Ranked: 20 of the most mysterious bars to visit in the UK

We compared over 40 ‘mystery’ bars from all over the UK against five factors, to determine which of the nation’s bars are truly the most mysterious.

Research reveals that The Oracle in Liverpool is officially the UK’s most mysterious bar. This dimly-lit, magical bar where nothing is at it seems, is discretely located behind a signless door that looks as if it leads to an ordinary house. The Oracle scored impressively in almost every category, with a nine out of ten score for secrecy and a perfect ten for cocktail range (there are 62 to choose from), helping to prop up The Oracle’s overall score to 43.1 out of 50.

There’s something about Liverpool's mystifying nature that complements speakeasies, as the city takes us on a magical mystery tour around four secret bars which make it into the top six. 81LTD finishes in second place with an overall score of 40 out of 50, with Clockworks scoring 38 for fourth and Ex-Directory in sixth with 37 points.
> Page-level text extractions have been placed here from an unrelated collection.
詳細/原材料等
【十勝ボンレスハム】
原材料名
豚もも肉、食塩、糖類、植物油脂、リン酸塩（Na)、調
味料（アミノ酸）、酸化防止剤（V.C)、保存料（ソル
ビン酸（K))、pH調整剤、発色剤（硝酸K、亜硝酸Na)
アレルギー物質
Liverpool also boasts another bar in the top twenty with Motel Bar’s overall score of 35.5 ranking the karaoke hotspot in thirteenth place.

You’d have to travel outside of England to find any non-Liverpool ‘mystery’ bars that rank in the top five. The Blind Pig in Dublin bags third place with an overall score of 38.4 out of 50. Ireland’s only entry in the top twenty is a classic prohibition-era speakeasy, hidden behind a secret door in a restaurant posing as a simple bookcase. The Blind Pig scores especially well in the creativity category, with a deserved perfect ten score for its combination of enigmatic entrances, interesting interiors and themed drinks.

Secretly flying the flag for Scotland is Edinburgh’s Panda and Sons, which places fifth with an overall score of 37.2 out of 50… Scotland’s other appearances in the top twenty come from Aberdeen’s 21 Crimes which scores 36.1 out of 50 for a tenth place finish. Plus there’s Edinburgh’s Hoot the Redeemer which comes in at twelfth with an overall score of 35.6 out of 50.

Elsewhere in the top twenty, London has five entrants, with Natural Philosopher being the most mysterious bar the capital has to offer with an overall score of 36.2 out of 50. Meanwhile, Manchester also has five entrants in the top twenty, with two of them even making it into the top ten. Science & Industry and The Daisy finished in seventh and eighth respectively, with closely fought overall scores of 36.7 and 36.4 out of 50.

The final mention in the top twenty is York’s Hi Ho Club with an overall score of 35.1 out of 50. This 1940’s New York-inspired bar has a secret entrance via a fridge-freezer in Charlie's Pizzeria. Arcane scored handsomely in the cocktail price category (9.3 out of 10) and creativity category (7.5 out of 10), establishing it as the UK’s sixteenth most mysterious bar.